Alguns fazem-no por ideologia, porque rejeitam qualquer papel do Estado ou das instituições multilaterais na regulação ambiental. Outros admitem os factos mas insistem que a competitividade da economia é mais importante do que responder à crise climática, como se fosse possível gerar riqueza duradoura num planeta cada vez mais inóspito. Há ainda os que, simplesmente, não têm recursos nem meios para enfrentam os efeitos das alterações climáticas.

E muitos recusam aceitar a realidade porque ela desafia os seus estilos de vida, interesses instalados ou convicções políticas. A todos, a ciência é clara: o planeta está a aquecer, os impactos são visíveis e a origem humana das alterações climáticas é inegável. O que falta não é mais conhecimento mas coragem e vontade coletiva para agir, porque ignorar a ciência não muda a realidade. Limita-se apenas a adiar soluções e a agravar consequências.

E é importante dizê-lo sem rodeios: a ciência não quer saber daquilo em que acreditamos, do que preferimos ou do que nos é mais conveniente. A ciência não funciona por likes, nem por referendos. A ciência não é democrática, é factual. É feita de observação, medição, experimentação e validação independente.

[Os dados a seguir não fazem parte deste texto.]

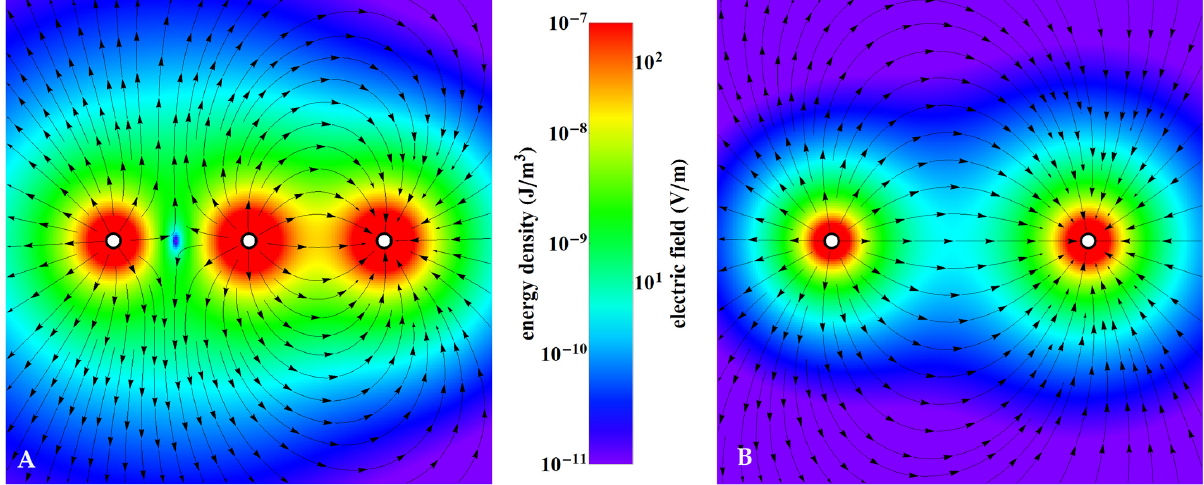
Figure 2. The geometry of electric fields: ( A )—three-electrode systems (Zn, Bi, Cu), ( B )—two-electrode systems (Cu, Zn), visible colors show the energy density. A finite element modeling (FEM) package was used to create models of the electric field: see Spisak et al., 2016, prepared by Alcor R & D Center, unpublished report, project No. POIR.01.01.01-00-0004/15.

E o consenso científico sobre as alterações climáticas é hoje tão robusto como aquele que explica a evolução das espécies ou a existência da gravidade. As alterações climáticas não são uma questão de opinião. São uma certeza científica, confirmada por milhares de estudos, validada por instituições independentes em todo o mundo e observada no nosso quotidiano, nos incêndios mais intensos, nas secas mais prolongadas, nas chuvas mais extremas, nas colheitas mais imprevisíveis.

Podemos enterrar a cabeça na areia e fingir que tudo está bem, mas o dióxido de carbono continuará a acumular-se na atmosfera independentemente das declarações políticas, as calotes polares continuarão a derreter quer os parlamentos aprovem ou não planos de transição energética, e os ecossistemas continuarão a colapsar mesmo que os eleitores recusem mudar os seus estilos de vida. O grande risco hoje não é a ignorância, mas a indiferença. É a apatia estratégica de quem sabe, mas não age. É a ilusão confortável de que ainda há tempo ou de que alguém há de resolver.

Mas o tempo é agora, e esse alguém somos todos nós. A ciência já fez o seu trabalho: diagnosticou, alertou, propôs caminhos. A responsabilidade recai agora sobre as políticas públicas, as escolhas privadas e as atitudes coletivas. Não se trata apenas de salvar o ambiente, mas de garantir condições mínimas de habitabilidade, de saúde, de justiça e de paz. Porque a crise climática é também uma crise humanitária, económica e democrática. Precisamos de coragem política para mudar modelos económicos ambientalmente insustentáveis, para regular com seriedade o uso de recursos, para investir em energias limpas, para redesenhar as nossas cidades, a nossa alimentação, o nosso consumo.

Precisamos de líderes que tenham a coragem de ser honestos com as pessoas. E precisamos de cidadania consciente, que exija mais dos seus representantes e que reveja os seus próprios comportamentos. Negar a ciência nunca resolveu nenhuma crise. Pelo contrário, agravou-as, e o planeta não espera.

A física não cede à retórica. A realidade não se submete a preferências ideológicas. Podemos continuar a fechar os olhos, mas o mundo está a mudar e a ciência não se preocupa com a nossa opinião. Pede-nos responsabilidade. Fingir que nada está a acontecer não vai baixa a temperatura nem salva a humanidade. Se ignorarmos a ciência, seremos as vítimas voluntárias da nossa própria irracionalidade e da nossa estupidez.